Hi Robert,
Thanks for this. :) I'm going to try and provide some feedback for each, though mostly seems like people are discussing Robert's proposal in this thread currently.
Roberts Proposal
I've always been a fan of your proposal but always got lost in the extended details. Glad you have made it easier for people to follow. I have a few comments and questions to clarify my understanding on your revised proposal.
I'd probably prefer naming Pool interface Cache interface. It would have been far less confusing to me upon first looking at your proposal last year and I seem to recall a lot of people have asked what "pool" means since then. This alone might be a good reason to change it. On the user side, I think that type hinting (CacheInterface $cache) and using it by way of $cache->get('thing') is going to make more sense to people (at least initially) than (PoolInterface $pool) and $pool->get('thing'). This isn't a huge deal to me because I've become pretty comfortable with the Pool terminology but I wanted to point out that I had to become comfortable with the Pool terminology. :) (I agree with your assessment on Driver and Handler as not being good alternative names for this interface.)
On the getItemIIterator() naming question, I'd like to suggest getItems() as an alternate name.
On usage, I want to make sure I understand how one would set a value. Given a completely empty Pool (read: completely cold, no data cached whatsoever), the method I would use to do this conceptual thing:
$cache->set('foo', 'bar', 300);
... would be:
$item = $pool->get('foo');
$item->set('bar', 300);
... or
$pool->get('foo')->set('bar', 300);
Especially after just having reviewed the other two proposals (I'm writing this about half an hour after writing the above comments, specifically the one about the name Pool) I think that if all three were set out side by side other people would be more likely to choose yours if they knew what Pool represented and how they would use it to set a value for a key in a pool. Without that knowledge I can easily see people making another decision, especially if they haven't been able to spend as much time looking at it as those of us who have been super interested in getting a cache proposal through the queue have spent. Maybe a handful of examples on how common things would be done using the pool terminology would help make things more clear?
Evert's Proposal
After having seen Evert's proposal again, I have some comments on it as well. Most notably I'm finding myself more and more in favor of a "cache item" approach. So I'll try to keep this constructive as suggesting "please do it with a cache item?" means you'd basically be either writing Florin's proposal or Rober's. Or even Spring's. So I won't go there, 'k? :)
How common is the bulk set use case in the target audience? In looking at Florin's proposal over the last month or so I've been wanting to suggest that the multiple stuff be broken out into its own interface but seeing it in practice here makes me feel like it doesn't belong. Should supporting bulk operations be an extension to the cache proposal down the line or should it just be a part of the Base interface to begin with? I'm not sure, but if you're going for a very basic bare bones cache in your proposal you could cut your proposal to 1/3 its size by dropping the Multiple interface and its not-even-a-part-of-the-standard trait.

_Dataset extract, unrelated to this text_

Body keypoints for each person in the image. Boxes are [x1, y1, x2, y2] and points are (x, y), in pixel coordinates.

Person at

It has no clear() functionality that I can see.
Florin's Proposal
I've said a lot on this one already. I'm not sure where we're at on it. :)

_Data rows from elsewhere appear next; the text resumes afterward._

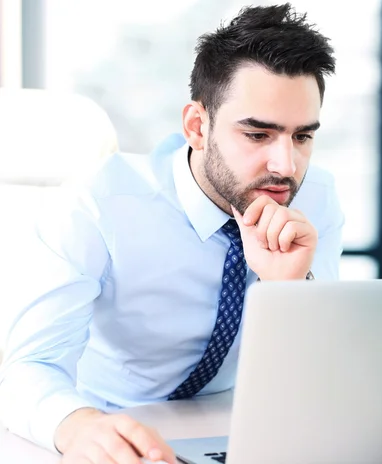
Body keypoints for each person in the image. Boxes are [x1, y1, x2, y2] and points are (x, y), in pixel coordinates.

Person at [0, 3, 344, 463]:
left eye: (302, 137)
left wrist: (292, 290)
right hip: (116, 423)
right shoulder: (97, 205)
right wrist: (80, 428)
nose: (286, 166)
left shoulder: (316, 197)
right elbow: (28, 367)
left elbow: (325, 379)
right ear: (197, 126)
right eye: (259, 135)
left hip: (238, 426)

Based on having a fresh look at the other proposals, I'd say it is safe to just skip $options and have set's method signature be $key, $value, $ttl and be done with the whole notion of TtlAwareAnything's. The $options thing was a fun rabbit hole but since nobody else is worried about support anything more than ttl at this point (or ever) let's just go with that.
This looks really close to Spring's cache with a TTL at this point. I'm sure this is a good thing for some people and a really bad thing for others. This is mostly just an observation. :)
I'm not sure about the bulk operations. I haven't said anything about them to this point because nobody else has talked about it. But after seeing it on Evert's proposal I'm finally going to voice my thoughts on this. Is this a common enough use case that it should be baked into the core cache interface?